Acquired raw files were processed using Proteome Discoverer software (version 2.5). Database searching was performed against the Homo sapiens reference proteome from UniProt (45,451 target sequences, downloaded on 18th June 2025). Search parameters included semi-tryptic cleavage specificity, with carbamidomethylation of Cys as a fixed modification, and methionine oxidation and N-terminal carbamylation as a variable modifications. Precursor and fragment mass tolerances were set to 10 ppm and 0.02 Da respectively, and up to two missed cleavages were allowed. Percolator node was used to filter peptide spectral matches (PSMs) and peptides to a false discovery rate (FDR) of <1%. Peptide identifications were further filtered to include only those with XCorr ≥ 1.528.
Raw MS data have been deposited in the ProteomeXchange Consortium (http://proteomecentral.proteomexchange.org) via the PRIDE partner depository with the dataset identifier PXD066795.

____

• REQUIREMENT 1:
Decide whether each statement agrees with the methods text, answering yes or no and quoting the words that settle it. (a) Carbamidomethylation of Cys was set as a variable modification. (b) Up to two missed cleavages were permitted. (c) The fragment mass tolerance was 10 ppm.
• REQUIREMENT 2:
In one to three sentences, explain why the Percolator node was used, according to the methods text.
• REQUIREMENT 3:
From the methods text, extract the passage starting with "Raw MS data" and going on through "dataset identifier PXD066795.".
The records play no part in this work.

• DATA UNDER STUDY:
____

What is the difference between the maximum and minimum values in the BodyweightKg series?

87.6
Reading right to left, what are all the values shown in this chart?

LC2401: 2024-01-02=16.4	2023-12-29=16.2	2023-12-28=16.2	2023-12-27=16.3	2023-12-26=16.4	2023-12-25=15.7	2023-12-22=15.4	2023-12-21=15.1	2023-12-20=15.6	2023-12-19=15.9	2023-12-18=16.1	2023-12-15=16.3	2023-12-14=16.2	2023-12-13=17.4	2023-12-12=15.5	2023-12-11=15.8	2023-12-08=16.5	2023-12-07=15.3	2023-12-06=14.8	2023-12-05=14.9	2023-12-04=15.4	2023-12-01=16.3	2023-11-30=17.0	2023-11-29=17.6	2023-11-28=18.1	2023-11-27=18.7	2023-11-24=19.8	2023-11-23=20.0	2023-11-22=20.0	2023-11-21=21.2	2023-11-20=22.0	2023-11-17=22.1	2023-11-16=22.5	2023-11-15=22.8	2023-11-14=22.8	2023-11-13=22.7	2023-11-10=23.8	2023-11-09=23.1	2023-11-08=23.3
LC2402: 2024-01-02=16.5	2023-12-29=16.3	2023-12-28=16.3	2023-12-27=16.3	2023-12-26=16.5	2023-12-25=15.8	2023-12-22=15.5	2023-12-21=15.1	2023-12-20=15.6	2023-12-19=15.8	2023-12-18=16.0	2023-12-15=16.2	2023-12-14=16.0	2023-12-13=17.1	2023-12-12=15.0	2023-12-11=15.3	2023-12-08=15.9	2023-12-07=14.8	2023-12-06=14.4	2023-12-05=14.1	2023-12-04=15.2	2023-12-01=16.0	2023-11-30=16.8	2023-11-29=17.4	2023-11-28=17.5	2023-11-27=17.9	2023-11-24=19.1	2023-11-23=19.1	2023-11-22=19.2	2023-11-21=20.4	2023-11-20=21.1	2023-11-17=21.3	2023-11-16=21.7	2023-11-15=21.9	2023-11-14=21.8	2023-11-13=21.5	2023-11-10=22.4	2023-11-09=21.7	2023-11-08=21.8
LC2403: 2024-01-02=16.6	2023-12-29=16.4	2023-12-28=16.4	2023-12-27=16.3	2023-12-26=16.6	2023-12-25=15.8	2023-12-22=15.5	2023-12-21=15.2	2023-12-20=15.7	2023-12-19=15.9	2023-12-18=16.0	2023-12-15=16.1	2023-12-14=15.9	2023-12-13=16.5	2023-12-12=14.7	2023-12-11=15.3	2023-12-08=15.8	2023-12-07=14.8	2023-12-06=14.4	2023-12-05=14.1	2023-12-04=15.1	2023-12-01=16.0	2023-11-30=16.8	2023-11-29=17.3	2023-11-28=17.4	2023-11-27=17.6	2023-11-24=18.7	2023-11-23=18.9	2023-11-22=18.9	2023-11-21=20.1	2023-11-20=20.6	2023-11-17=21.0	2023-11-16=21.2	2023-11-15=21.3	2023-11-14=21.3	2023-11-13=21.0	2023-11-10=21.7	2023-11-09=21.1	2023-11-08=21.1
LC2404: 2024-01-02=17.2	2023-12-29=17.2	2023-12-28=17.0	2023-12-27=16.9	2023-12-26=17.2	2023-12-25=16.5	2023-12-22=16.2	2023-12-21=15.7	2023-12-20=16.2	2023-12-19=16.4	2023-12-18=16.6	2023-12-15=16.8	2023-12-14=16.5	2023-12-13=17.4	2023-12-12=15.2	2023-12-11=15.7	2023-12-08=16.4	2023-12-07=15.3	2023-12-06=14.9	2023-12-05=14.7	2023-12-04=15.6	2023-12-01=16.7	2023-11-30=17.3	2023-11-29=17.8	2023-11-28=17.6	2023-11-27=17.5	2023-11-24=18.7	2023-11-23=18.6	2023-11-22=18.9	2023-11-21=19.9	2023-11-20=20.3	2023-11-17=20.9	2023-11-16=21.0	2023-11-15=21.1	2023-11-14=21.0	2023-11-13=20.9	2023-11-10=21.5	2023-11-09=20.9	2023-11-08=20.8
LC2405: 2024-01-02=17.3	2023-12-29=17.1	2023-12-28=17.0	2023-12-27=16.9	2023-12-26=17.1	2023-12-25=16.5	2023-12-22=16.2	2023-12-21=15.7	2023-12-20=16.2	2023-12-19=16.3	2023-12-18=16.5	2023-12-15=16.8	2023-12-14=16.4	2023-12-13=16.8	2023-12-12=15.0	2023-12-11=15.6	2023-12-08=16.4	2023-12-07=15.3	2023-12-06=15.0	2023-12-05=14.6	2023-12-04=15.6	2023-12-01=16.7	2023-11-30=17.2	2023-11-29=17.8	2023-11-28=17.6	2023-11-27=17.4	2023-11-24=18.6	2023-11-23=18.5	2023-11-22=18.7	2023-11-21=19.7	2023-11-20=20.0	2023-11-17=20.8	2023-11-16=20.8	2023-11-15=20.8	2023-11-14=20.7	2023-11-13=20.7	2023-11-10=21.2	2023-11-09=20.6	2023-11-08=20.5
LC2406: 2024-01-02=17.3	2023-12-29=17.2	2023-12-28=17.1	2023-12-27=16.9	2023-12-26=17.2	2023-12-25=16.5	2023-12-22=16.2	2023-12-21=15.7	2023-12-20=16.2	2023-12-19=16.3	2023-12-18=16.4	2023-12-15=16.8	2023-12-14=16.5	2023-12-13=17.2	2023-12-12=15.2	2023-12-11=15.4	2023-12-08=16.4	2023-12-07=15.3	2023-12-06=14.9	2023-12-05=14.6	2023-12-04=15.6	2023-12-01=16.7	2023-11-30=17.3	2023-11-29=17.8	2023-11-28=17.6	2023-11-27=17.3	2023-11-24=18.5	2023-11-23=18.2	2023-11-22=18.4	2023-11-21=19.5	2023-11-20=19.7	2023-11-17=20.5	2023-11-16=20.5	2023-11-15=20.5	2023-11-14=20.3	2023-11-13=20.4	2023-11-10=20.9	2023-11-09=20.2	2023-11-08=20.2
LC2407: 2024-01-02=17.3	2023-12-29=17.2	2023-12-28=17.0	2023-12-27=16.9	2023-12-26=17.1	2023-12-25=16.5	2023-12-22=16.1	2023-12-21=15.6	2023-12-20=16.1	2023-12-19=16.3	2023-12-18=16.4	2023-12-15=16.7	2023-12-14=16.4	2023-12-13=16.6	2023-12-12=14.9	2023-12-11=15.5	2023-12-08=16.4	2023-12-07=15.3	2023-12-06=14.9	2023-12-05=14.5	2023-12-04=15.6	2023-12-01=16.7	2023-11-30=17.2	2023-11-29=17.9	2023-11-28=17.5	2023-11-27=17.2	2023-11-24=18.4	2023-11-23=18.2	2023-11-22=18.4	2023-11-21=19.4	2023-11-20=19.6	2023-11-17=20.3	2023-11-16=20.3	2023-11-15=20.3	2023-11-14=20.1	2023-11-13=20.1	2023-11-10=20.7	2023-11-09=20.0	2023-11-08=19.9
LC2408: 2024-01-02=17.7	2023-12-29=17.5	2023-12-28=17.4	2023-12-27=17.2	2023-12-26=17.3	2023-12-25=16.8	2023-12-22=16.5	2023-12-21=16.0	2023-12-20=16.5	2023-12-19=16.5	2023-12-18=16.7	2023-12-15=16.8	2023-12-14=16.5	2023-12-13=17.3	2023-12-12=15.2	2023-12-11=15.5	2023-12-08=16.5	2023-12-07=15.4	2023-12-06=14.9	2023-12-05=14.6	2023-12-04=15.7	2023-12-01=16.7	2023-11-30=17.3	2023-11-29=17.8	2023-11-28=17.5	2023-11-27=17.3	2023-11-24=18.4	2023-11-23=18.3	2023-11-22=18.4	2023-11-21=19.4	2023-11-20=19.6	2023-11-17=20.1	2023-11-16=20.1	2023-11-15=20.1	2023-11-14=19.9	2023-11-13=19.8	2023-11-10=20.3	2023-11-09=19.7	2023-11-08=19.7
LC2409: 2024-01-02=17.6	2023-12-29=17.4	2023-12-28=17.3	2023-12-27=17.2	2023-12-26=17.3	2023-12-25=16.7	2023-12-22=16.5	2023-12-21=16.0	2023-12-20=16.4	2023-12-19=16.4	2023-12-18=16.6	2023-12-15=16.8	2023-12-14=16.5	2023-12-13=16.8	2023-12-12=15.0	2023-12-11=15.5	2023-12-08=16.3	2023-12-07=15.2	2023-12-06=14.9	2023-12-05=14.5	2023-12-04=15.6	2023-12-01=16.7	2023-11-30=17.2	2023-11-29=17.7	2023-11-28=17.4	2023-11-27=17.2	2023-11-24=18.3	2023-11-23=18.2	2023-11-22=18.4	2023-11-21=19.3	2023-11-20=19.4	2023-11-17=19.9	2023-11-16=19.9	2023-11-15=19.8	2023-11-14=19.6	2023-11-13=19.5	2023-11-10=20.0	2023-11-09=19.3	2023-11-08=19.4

____

• WRITTEN RESPONSE 1:
(a) No: "with carbamidomethylation of Cys as a fixed modification"
(b) Yes: "up to two missed cleavages were allowed"
(c) No: "Precursor and fragment mass tolerances were set to 10 ppm and 0.02 Da respectively"

• WRITTEN RESPONSE 2:
The Percolator node was used to filter peptide spectral matches (PSMs) and peptides to a false discovery rate (FDR) of <1%.

• WRITTEN RESPONSE 3:
Raw MS data have been deposited in the ProteomeXchange Consortium (http://proteomecentral.proteomexchange.org) via the PRIDE partner depository with the dataset identifier PXD066795.